いつも、雨
「べっぴんさんの姫さん元気け?」

以来、鴨五郎は要人(かなと)に遭う度に、領子(えりこ)のことを尋ねるようになった。



「ゴールデンウィークになったら来はりますよ。」

「夏休みはこっちで過ごすんちゃいますかね。」

「シルバーウィークにも来られるけど、ご両親もご一緒でしょうね。」



などなど、当たり障りない返事を繰り返したが……虫の居所の悪かったある日、つい苛立ってしまった。

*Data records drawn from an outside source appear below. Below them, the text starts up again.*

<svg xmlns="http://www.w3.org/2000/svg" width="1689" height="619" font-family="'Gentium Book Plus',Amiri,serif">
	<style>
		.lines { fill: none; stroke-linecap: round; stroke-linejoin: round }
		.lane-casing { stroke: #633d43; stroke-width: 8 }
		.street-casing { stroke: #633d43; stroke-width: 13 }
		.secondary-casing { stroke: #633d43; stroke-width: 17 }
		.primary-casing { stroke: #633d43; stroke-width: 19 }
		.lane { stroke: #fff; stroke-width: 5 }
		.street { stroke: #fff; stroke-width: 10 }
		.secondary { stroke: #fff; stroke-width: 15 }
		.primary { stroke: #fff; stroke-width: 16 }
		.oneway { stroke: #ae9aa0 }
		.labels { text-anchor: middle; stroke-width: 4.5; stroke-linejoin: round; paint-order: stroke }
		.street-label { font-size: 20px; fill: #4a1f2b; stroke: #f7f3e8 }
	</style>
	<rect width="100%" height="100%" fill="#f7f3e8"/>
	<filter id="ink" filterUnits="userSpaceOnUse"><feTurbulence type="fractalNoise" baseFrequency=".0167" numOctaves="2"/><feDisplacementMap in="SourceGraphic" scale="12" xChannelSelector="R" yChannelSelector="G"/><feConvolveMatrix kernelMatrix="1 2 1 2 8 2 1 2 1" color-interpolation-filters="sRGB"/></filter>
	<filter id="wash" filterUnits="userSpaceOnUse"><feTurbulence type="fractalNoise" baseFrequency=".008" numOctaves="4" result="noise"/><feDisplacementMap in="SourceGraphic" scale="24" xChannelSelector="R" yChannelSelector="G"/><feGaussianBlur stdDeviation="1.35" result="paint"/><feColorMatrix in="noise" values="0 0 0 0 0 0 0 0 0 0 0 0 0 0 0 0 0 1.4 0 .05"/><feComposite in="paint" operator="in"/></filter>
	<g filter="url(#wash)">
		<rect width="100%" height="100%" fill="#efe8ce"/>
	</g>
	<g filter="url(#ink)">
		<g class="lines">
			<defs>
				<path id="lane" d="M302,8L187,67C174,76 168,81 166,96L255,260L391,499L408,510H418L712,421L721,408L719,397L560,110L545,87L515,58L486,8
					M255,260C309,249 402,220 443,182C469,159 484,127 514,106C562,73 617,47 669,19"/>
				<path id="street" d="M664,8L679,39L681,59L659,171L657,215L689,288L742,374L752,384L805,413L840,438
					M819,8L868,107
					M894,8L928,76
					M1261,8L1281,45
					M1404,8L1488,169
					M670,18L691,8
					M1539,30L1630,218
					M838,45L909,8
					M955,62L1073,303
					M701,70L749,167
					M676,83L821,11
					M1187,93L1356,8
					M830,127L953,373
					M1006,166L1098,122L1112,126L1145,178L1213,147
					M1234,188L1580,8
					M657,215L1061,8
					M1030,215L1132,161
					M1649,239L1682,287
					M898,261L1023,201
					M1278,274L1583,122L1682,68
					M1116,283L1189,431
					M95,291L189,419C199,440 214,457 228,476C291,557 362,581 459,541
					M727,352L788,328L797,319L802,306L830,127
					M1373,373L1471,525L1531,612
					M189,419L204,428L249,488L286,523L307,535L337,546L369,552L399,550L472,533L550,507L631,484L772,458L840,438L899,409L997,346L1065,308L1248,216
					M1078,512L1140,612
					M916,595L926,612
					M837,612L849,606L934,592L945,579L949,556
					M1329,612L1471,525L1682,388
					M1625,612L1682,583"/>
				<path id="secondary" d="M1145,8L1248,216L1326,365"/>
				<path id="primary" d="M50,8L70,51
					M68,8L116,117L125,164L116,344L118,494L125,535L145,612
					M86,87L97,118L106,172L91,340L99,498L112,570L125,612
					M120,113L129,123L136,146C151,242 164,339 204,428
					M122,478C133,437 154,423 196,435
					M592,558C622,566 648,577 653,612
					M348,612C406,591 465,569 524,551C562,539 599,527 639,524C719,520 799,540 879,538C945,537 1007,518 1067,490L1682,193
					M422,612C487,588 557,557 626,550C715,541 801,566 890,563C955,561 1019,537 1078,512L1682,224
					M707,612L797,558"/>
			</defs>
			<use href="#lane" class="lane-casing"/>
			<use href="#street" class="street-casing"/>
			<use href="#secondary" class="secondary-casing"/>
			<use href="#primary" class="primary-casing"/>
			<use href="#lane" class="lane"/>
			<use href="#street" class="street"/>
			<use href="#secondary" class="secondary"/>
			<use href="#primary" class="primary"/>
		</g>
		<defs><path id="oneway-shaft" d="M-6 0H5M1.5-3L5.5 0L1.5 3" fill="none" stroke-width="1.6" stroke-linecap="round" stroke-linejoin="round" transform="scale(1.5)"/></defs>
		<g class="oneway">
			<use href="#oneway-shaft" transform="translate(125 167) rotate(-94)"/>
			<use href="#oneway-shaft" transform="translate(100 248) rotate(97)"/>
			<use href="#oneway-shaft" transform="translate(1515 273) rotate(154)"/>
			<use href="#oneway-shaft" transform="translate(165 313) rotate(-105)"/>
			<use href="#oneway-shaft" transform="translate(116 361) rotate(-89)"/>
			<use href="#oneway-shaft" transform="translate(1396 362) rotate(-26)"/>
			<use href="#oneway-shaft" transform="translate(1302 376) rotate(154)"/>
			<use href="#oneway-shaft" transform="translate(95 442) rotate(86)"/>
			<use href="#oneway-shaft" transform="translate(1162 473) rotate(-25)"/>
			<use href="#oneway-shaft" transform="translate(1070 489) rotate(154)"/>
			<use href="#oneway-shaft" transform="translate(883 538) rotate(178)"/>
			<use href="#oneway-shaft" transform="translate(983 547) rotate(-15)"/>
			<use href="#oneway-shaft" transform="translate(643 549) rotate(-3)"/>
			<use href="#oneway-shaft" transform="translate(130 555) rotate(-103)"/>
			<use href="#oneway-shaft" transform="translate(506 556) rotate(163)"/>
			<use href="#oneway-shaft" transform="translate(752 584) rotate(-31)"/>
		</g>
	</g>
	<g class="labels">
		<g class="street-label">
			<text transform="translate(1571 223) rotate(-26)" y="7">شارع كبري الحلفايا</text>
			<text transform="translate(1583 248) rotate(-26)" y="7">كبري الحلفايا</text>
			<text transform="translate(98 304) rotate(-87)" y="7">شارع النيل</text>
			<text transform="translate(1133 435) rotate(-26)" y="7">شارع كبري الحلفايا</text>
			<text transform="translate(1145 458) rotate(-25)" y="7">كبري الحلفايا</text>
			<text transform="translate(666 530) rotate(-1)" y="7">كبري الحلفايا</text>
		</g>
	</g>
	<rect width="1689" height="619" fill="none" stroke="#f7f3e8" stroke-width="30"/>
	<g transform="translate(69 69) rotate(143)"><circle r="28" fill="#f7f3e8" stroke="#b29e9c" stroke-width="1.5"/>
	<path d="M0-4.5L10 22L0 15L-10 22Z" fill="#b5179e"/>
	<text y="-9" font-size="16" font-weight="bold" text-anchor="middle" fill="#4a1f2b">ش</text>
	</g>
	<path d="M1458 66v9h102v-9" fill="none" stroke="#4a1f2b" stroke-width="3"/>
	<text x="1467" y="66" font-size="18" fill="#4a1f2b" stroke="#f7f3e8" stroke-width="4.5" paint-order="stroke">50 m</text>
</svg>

「そんなしょっちゅう聞かれても、わかりませんから!所詮、別世界の姫なんやから!」


……あ……切れてしもた……。

子供のように喚いてしまったばつの悪さで、要人は口の中で小さく

「すみません。」

と謝った。


鴨五郎は目を細めた。

「いや、かまわんけど……ムキになるとこ見たら、あながち姫さんの片想いってわけでもないんやなぁ。」

「はあ!?領子さまはまだ子供ですけど?何ゆーてるんですか?」


……しまった……。

過剰反応してしまってから、要人は自分がムキになっていることに気づいた。


鴨五郎は、ニコニコしていた。


「ぼんかて子供や。わしから見たら。……けど、子供やからゆーて、人格や気持ちを軽んじるのはおかしいやろ?」

「……はあ。」

照れくさい。

でも……。


要人はしばし考えてから、同意した。

「……ほんまや。……確かにおっちゃんは、学校の先生とか、警察とか、ヤクザと違って、俺を子供扱いしてはらへんわ。」


……ろくなオトナと関与してないな……。

二親揃った普通の家庭の子ぉではないと思ってたけど……むしろ、グレてないほうなのか。


鴨五郎は、偏差値の高い有名進学校の制服をお仕着せのように身につけた要人を改めてしげしげと見た。

「ぼん。女の成長は男より早い。子供や子供やゆーても、ぼんがオトナになる頃には、姫さんはもう誰かの女になっててもおかしないで。」


鴨五郎の言いたいことはわかる。

でも……。


要人は、肩をすくめた。

「とっくに誰かの女ですよ。領子さまには、生まれる前から婚約者がいはりますわ。」


すると、鴨五郎は顔をしかめて、唾を吐き捨てた。

「はっ。今時?笑わせよるわ。」

「……だから、別世界の姫なんですよ。」

要人は微笑すら浮かべてそう言った。